TÂCHE => Rédigez la suite du texte sur les opérations à terme de Bastion et la déduction pour inventaire, en reprenant après sa dernière phrase.

EXTRAIT DU DOCUMENT =>
------
Les maisons de courtage en contrats à terme font leur argent en prévoyant la tendance des prix des marchandises en cause et en achetant et vendant des contrats en conséquence. Les bénéfices sont réalisés sur la différence entre le prix auquel la marchandise est achetée et celui auquel elle est vendue. S'il s'attend à ce que les cours montent, le courtier passe un contrat en vue d'acheter dans l'avenir, à un prix inférieur à celui auquel il s'attend, une plus grande quantité de la marchandise que ce qu'il a convenu de vendre. Le courtier qui s'attend à ce que les cours baissent passera un contrat en vue de vendre plus que ce qu'il a convenu d'acheter, car il s'attend à pouvoir s'acquitter de ses contrats de vente en achetant plus tard les marchandises à un prix inférieur.

Dans le cadre de l'exploitation de son entreprise, Bastion effectuait des opérations à terme sur l'or et l'argent. En 1978, afin de se prévaloir d'une nouvelle disposition de la Loi de l'impôt sur le revenu qui créait une "déduction pour inventaire", le comptable de la compagnie a recommandé à Bastion d'acheter de l'or et de l'argent en barres, plutôt qu'au moyen de simples contrats à terme. La nouvelle disposition permettait de déduire du revenu brut d'entreprise un pourcentage particulier du prix d'achat des stocks existants au début de l'exercice financier du contribuable.

L'exercice financier de Bastion commençait le 1er août. Sur les conseils de son comptable, Bastion a acheté, le 26 juillet 1978, de grosses quantités d'or et d'argent en barres. Le même jour, Bastion a émis des contrats à terme compensatoires en vue de la vente des barres en août au même prix, de sorte qu'il n'existait aucun risque de perte ni aucune chance de profit. Le 3 août 1978, toutes les barres avaient été vendues et les contrats à terme avaient été liquidés. C'est la seule opération qui a été effectuée cette année-là sous la forme d'or et d'argent en barres plutôt que de contrats à terme.
------
ENREGISTREMENTS EXTRAITS =>

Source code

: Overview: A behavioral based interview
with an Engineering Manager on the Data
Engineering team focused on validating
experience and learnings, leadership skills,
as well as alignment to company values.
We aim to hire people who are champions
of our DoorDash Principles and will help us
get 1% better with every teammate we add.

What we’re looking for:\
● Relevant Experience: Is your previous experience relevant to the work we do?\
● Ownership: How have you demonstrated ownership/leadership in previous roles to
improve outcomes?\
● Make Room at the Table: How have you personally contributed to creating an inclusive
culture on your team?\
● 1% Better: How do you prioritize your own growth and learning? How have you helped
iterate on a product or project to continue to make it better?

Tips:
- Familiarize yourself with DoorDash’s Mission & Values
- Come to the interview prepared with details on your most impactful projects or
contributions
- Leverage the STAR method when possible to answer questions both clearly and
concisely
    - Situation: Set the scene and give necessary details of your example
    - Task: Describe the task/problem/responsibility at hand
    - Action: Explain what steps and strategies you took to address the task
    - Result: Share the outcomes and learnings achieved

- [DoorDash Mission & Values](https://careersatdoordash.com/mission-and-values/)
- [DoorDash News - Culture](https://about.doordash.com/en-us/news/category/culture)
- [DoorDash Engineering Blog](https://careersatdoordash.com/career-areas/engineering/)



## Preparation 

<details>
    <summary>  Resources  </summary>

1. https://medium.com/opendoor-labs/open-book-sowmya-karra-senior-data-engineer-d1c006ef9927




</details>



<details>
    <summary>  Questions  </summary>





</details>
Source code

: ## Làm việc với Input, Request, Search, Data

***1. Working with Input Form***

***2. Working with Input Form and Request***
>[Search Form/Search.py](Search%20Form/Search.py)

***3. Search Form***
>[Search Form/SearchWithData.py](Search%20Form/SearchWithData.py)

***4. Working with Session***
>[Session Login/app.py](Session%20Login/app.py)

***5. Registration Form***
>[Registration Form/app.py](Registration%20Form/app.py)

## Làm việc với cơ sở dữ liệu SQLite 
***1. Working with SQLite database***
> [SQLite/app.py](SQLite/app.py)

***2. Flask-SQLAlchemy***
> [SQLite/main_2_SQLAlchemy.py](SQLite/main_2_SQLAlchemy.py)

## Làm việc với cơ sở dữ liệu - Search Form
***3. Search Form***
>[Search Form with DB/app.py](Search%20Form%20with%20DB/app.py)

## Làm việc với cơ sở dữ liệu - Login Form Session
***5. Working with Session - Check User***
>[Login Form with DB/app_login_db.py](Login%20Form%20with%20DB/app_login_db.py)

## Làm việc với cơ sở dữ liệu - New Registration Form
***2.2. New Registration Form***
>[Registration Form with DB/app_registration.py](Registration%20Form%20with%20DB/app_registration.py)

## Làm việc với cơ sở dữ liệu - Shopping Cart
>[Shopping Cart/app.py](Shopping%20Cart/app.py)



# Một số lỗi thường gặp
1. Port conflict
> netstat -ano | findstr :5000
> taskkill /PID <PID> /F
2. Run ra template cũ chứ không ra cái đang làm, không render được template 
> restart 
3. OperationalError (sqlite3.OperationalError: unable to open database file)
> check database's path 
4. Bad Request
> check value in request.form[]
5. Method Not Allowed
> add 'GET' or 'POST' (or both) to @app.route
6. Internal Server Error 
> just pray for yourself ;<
------
RÉPONSE =>
Sur sa déclaration de revenus de 1979, Bastion a demandé la déduction pour inventaire prévue à l'alinéa 20(1)gg) à l'égard du coût des barres. Bastion a reconnu avoir acheté les barres uniquement afin de se prévaloir de la nouvelle déduction pour inventaire prévue par la Loi de l'impôt sur le revenu. Le ministre du Revenu national a refusé la déduction. En appel, la Cour canadienne de l'impôt [[1988] 1 C.T.C. 2344] a décidé que la déduction devait être admise. La Section de première instance de la Cour [[1994] 2 C.T.C. 70] a infirmé la décision de la Cour de l'impôt, décision que les présents motifs confirment, en statuant que, compte tenu des faits de l'affaire, la déduction ne pouvait pas être admise.

QUESTIONS EN LITIGE

À mon avis, le contribuable soulève deux questions importantes qu'il convient d'examiner. En premier lieu, il s'agit de savoir si le juge de première instance a commis une erreur en décidant que l'inventaire à l'égard duquel la déduction était demandée doit être détenu dans le cours normal de l'exploitation de l'entreprise du contribuable. En second lieu, il s'agit de savoir si le juge de première instance a eu raison de conclure que les barres n'avaient pas été achetées dans le cours normal de l'exploitation de l'entreprise de l'appelante.

L'alinéa 20(1)gg), soit la disposition qui s'applique en l'espèce, est ainsi libellé:

20. (1) Nonobstant les dispositions des alinéas 18(1)a), b), et h), lors du calcul du revenu tiré par un contribuable d'une entreprise ou d'un bien pour une année d'imposition, peuvent être déduites celles des sommes suivantes qui se rapportent entièrement à cette source de revenus ou la partie des sommes suivantes qui peut raisonnablement être considérée comme s'y rapportant:

. . .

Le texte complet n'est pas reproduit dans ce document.